Martina Strähl wird Siebte
Verrückt auch das Rennen der Frauen. Voller Dramatik sogar. Als die 29-jährige Weissrussin Volha Mazuronak plötzlich mit total blutverschmierten Gesicht auftaucht. Naselbluten – und zwar nicht Tropfen weise, sondern strömend wie ein Bach. Volle zehn Kilometer braucht sie, bis der Blutfluss gestillt ist. Sanitäter vom Streckenrand reichen ihr immer wieder blutstillende Tüchlein. Mazuronak putzt damit einerseits ihr Gesicht, steckt aber auch kleine Papier-Tüchlein zur Blutstillen in die Nase. Was für ein Handycap für eine Läuferin, wenn plötzlich die für Ausdauersport so wichtige Atmung reduziert wird.
Das ist noch nicht alles: Mazuronak verirrt sich auch noch auf der Rennstrecke, biegt kurz vor dem Ziel falsch ab.

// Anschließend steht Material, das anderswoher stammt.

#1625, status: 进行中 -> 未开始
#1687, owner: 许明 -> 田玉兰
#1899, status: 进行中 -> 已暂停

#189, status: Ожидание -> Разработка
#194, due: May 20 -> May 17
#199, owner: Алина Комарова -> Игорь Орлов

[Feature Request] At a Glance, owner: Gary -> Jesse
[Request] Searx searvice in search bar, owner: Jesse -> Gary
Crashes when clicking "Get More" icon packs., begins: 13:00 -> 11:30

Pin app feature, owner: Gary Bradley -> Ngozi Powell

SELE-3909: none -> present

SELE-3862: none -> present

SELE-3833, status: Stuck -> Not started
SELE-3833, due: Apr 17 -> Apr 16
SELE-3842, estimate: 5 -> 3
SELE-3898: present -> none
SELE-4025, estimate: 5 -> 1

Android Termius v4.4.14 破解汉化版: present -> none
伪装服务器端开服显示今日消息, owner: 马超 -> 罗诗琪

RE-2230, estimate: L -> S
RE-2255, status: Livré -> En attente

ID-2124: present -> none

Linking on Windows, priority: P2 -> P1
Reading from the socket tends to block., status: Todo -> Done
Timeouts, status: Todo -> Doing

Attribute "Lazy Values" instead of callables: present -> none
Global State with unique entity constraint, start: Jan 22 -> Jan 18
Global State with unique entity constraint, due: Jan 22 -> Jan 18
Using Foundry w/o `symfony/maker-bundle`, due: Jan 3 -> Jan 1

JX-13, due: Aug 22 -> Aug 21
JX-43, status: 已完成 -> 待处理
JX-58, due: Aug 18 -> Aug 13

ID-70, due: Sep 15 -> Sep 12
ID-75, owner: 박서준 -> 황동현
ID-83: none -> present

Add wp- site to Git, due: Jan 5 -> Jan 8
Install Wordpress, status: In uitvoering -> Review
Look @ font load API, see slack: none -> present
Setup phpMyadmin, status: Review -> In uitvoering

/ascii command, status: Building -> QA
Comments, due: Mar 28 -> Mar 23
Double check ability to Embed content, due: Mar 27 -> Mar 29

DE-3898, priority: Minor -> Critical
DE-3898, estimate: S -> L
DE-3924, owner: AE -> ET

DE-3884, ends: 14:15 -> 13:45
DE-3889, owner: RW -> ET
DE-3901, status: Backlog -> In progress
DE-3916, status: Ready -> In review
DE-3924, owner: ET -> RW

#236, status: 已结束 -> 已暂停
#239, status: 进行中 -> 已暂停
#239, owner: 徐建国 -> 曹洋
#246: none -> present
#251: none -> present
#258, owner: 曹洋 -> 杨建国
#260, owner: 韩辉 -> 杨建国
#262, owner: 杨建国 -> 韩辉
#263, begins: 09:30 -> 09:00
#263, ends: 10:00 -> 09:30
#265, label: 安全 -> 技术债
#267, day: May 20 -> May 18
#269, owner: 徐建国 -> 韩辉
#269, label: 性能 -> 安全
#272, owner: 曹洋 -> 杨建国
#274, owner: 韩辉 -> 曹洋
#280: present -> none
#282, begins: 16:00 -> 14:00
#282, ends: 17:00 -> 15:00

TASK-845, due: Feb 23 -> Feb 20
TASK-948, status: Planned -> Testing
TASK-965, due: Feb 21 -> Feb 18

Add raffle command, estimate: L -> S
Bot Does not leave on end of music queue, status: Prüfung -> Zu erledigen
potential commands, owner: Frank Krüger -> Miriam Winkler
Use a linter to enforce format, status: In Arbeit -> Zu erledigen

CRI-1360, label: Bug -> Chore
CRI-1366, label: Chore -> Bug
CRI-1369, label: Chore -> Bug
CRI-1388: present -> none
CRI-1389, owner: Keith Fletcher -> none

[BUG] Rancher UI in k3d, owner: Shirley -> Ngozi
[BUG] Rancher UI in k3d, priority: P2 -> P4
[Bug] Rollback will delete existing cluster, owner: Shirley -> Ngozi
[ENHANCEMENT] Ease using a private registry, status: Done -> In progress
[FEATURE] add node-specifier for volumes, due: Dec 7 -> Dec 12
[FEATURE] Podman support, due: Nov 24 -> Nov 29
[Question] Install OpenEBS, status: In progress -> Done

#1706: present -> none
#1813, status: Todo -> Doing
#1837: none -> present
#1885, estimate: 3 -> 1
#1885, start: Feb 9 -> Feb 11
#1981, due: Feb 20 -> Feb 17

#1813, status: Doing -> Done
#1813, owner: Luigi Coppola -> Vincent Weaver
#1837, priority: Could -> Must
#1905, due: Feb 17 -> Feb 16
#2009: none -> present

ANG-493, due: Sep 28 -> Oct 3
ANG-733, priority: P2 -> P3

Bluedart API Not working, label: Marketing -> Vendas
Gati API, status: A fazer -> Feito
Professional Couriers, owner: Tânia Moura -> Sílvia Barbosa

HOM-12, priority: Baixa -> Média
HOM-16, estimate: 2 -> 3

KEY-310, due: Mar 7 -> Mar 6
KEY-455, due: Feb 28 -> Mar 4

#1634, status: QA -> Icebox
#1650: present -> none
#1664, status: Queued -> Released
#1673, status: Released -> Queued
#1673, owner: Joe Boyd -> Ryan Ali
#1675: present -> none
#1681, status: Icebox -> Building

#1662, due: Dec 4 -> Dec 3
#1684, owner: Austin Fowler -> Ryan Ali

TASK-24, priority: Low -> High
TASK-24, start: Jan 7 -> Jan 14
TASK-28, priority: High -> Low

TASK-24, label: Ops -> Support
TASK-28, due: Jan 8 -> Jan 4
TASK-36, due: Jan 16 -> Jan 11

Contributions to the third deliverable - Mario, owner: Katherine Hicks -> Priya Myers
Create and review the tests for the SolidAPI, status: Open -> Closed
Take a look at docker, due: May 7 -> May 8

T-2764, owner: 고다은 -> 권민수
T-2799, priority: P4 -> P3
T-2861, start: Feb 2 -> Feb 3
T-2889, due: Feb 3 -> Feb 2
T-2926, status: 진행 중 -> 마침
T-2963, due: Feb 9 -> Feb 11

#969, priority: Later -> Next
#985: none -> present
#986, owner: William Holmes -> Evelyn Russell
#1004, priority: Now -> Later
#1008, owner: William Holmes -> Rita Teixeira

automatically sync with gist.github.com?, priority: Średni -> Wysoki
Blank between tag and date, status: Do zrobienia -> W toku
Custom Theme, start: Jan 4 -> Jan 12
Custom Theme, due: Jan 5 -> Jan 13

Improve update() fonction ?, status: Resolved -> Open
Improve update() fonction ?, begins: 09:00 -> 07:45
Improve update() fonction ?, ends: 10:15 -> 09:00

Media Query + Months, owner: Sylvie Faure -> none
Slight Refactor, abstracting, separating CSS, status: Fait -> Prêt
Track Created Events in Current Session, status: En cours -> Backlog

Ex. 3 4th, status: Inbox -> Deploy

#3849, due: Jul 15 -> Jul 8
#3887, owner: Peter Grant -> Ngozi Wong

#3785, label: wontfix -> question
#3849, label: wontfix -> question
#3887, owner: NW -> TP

Doch die Weissrussin steckt das Weg, als wäre es nichts. Das ganze Rennen an der Spitze gelaufen, greift sie nach der Blut-Panne bei 25 Kilometern an, sprengt die Spitzengruppe. Und setzt sich mit zwei Verfolgerinnen ab. Mazuronak spielt im Frauen-Rennen genau so die Chefin, wie das Tadesse Abraham bei den Männern tut. Als sie auf dem Schlusskilometer von Frankreichs Marathon-Debütantin Clémence Calvin attackiert wird, setzt sie zu ihrem Staubtrockenen Finish an und gewinnt in 2:26:22 Stunden EM-Gold.
Martina Strähl kreuzt 1:45 Minuten später die Ziellinie. Mit 2:28:07 Stunden verbessert sie als EM-7. ihre persönliche Marathon-Bestleistung um fast drei Minuten. Den Grundstein legt die Schweizerin mit ihrer mutigen, fast sogar übermütigen, ersten Streckenhälfte. Martina – im Feld ein Fliegengewicht – scheint sich an den Berliner Halbmarathon vom vergangenen April zu erinnern, wo sie schon sensationell Zweite wurde. Bis zur halben Distanz führt sie das Marathon-Feld an. Dann kommt eine kleine Krise, sie kann mit Mazuronak nicht mehr mithalten. Aber zum Glück ist es nur eine Krise auf Zeit. Strähl erholt sich und ihr Rang in den Top-10 ist nie gefährdet.
Strähl im Ziel: «Mit dem Rennen bin ich super zufrieden. In der zweiten Runde spürte ich zwar meinen Entzündung im Fuss. Danach ging es aber wieder. Die Stimmung und auch die Strecke hier waren der Hammer!»